We are resisting being manipulated, coerced, threatened, ridiculed, humoured, patronized and dictated to. The reason we are rebelling and resisting all of that is because we are human beings and ALL human beings have an urge to resist ‘other’ control, to self actualize, self define and self control. ALL of them. This is what is taken away from us in the name of ‘help’; our personal identities.
We fight for our very existence as the people we actually are because this is so fundamentally important to life itself. After being under constant pressure by so many, for so long, to deny our reality, we sometimes overreact to even a friend, motivated by a genuine desire to help.

What we all tend to HEAR when someone warns us of our ‘behaviour,’ especially that which shows any frustration or anger like ‘normal’ people are ‘allowed’ to have, is a repetition of the experience with psychiatry. It is always very abstract and non specific with them. We hear friends and family members singing the same old song, “You better watch your behaviour” even though we are not actually doing a damned thing wrong. What they mean of course is objecting to what OTHER people are often doing to US, to which we are not 'allowed' to object. We must watch out for those inappropriate affects of ours. (feelings which other people involving themselves in our business don’t want to see as a reaction) We are a ‘danger to self or others’ (since anger may precede someone, somewhere, sometime, getting a punch in the nose, so the fearful controllers cannot let any anger be shown by us.

What about anger shown by them? Sure, no problem. After all, they are only human, but no anger must be shown by us; not even in a raised voice.)
So this ‘warning’ from friends may have a very strong deja-vu feel to it.

Something IS trying to control us. It is the system itself. It is so thoroughly entrenched in it’s bio-psychiatric beliefs it has taken on a life of its own and it has closed virtually all escape routes while patting itself on the back about what a great idea it is to never have to bother to listen to a word anyone defined by it as ‘sick,’ ever says, ever again.
It has set itself up as an infallible dictatorship with a nice peasant smile on its face so no one can be angry about what it does, unless of course, it is defined as part of the angry one’s problem. After all, are they not smiling all the time? How can we be angry at all those grinning idiots?
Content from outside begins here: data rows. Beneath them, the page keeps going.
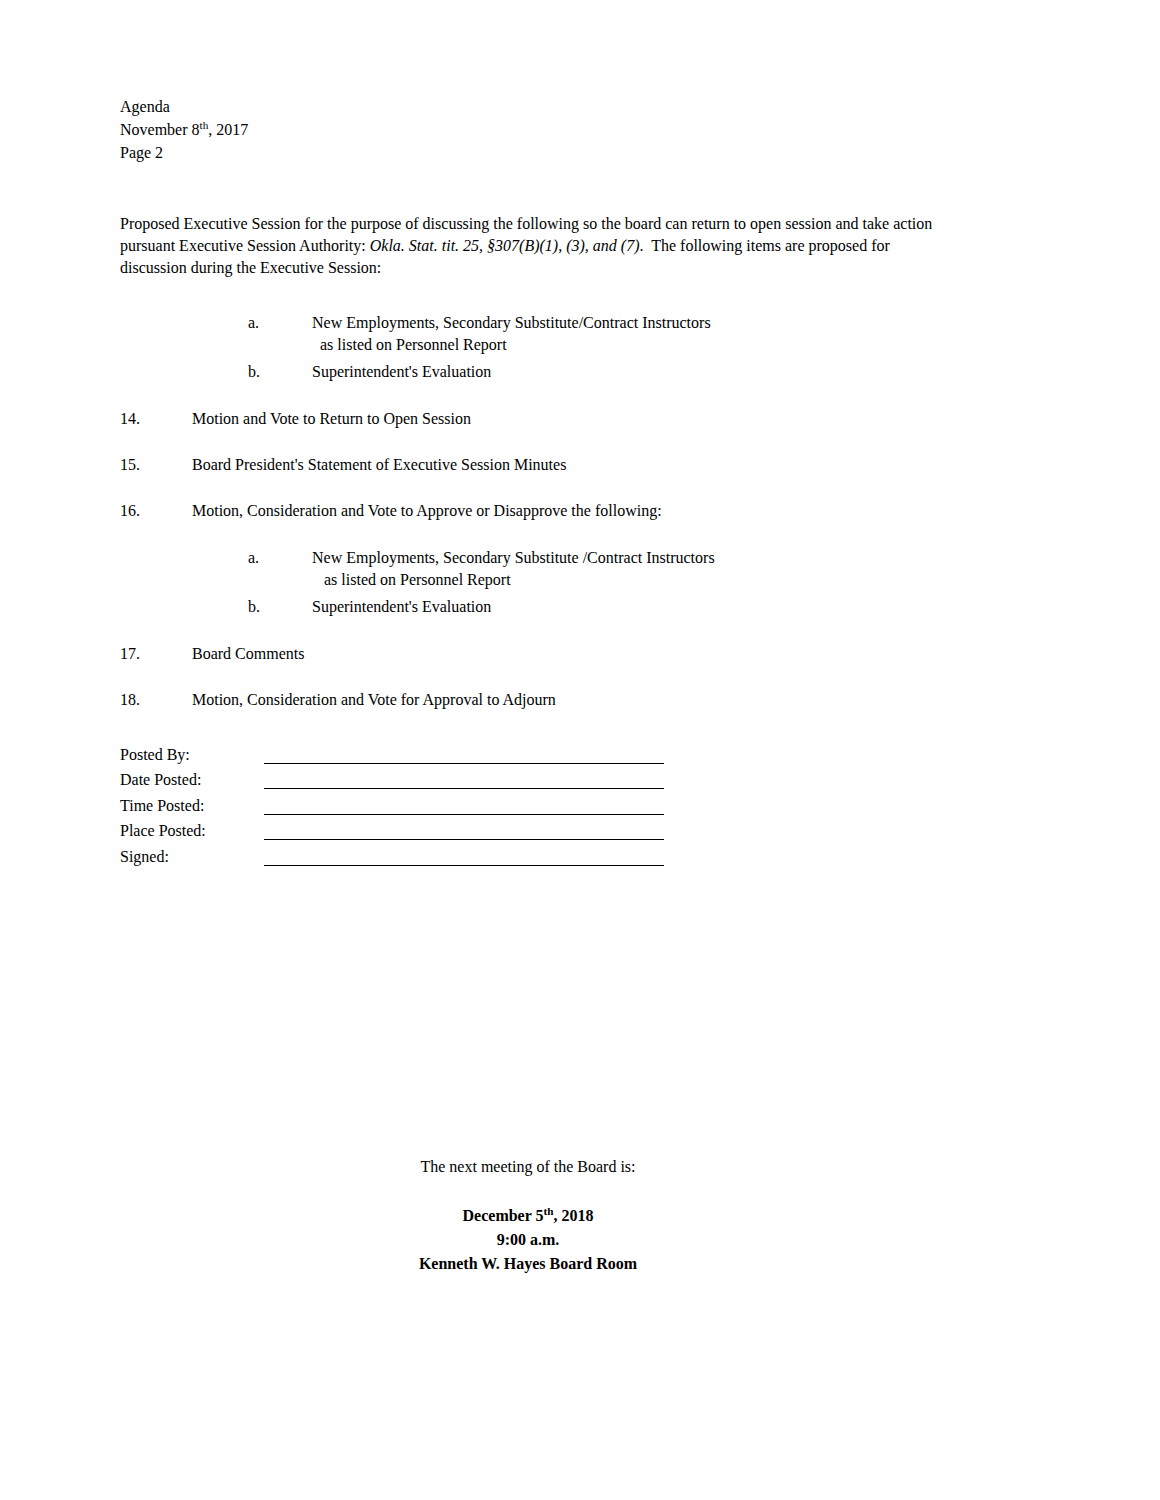Agenda
November 8th, 2017
Page 2
Proposed Executive Session for the purpose of discussing the following so the board can return to open session and take action pursuant Executive Session Authority: Okla. Stat. tit. 25, §307(B)(1), (3), and (7). The following items are proposed for discussion during the Executive Session:
a. New Employments, Secondary Substitute/Contract Instructorsas listed on Personnel Report
b. Superintendent's Evaluation
14. Motion and Vote to Return to Open Session
15. Board President's Statement of Executive Session Minutes
16. Motion, Consideration and Vote to Approve or Disapprove the following:
a. New Employments, Secondary Substitute /Contract Instructors as listed on Personnel Report
b. Superintendent's Evaluation
17. Board Comments
18. Motion, Consideration and Vote for Approval to Adjourn
Posted By:
Date Posted:
Time Posted:
Place Posted:
Signed:
The next meeting of the Board is:
December 5th, 2018
9:00 a.m.
Kenneth W. Hayes Board Room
If anyone wants to help the psychiatrized, here is what you can do. Get the focus OFF of the identified patient and onto psychiatry and all other dysfunctional group systems. This is a social sickness; not an individual one. So scrutinize every aspect of that and expose, expose, expose ALL the details and all the groupthink behaviours that go with it.
I’ll make a prediction for you. If enough people do this in pedantic detail, for long enough, the day will come when people will read what the identified patients were saying all along, heard all the way back through time, and ‘suddenly’ (after thousands of years) the group’s psychological deafness will clear up.
Get the focus ON the group of ‘normal’ people as a whole, as a societal system and problem, and the way they relate including all the mental acrobatics designed to keep dysfunction just as it is. Also focus hard on psychiatry’s support and enablement of this long standing dysfunctional status quo.
When the psychiatrized are relieved of society’s emotional burdens, by lifting it off of them, not by suppressing it with drugs, the relief, in itself, will allow most of them to resolve their own very REAL, and very human and perfectly NORMAL problems resulting from traumatic events and/or relationships. The invalidation, denial, contempt and disdain tied to our backs by families, society and psychiatry IS the biggest problem we all have.

This is an ongoing Dialogue on current mental health treatments, labeled people, and different points of view between Rob Wipond and I. This post concludes this topic. We may add a new topic later as both of us have the time to do so.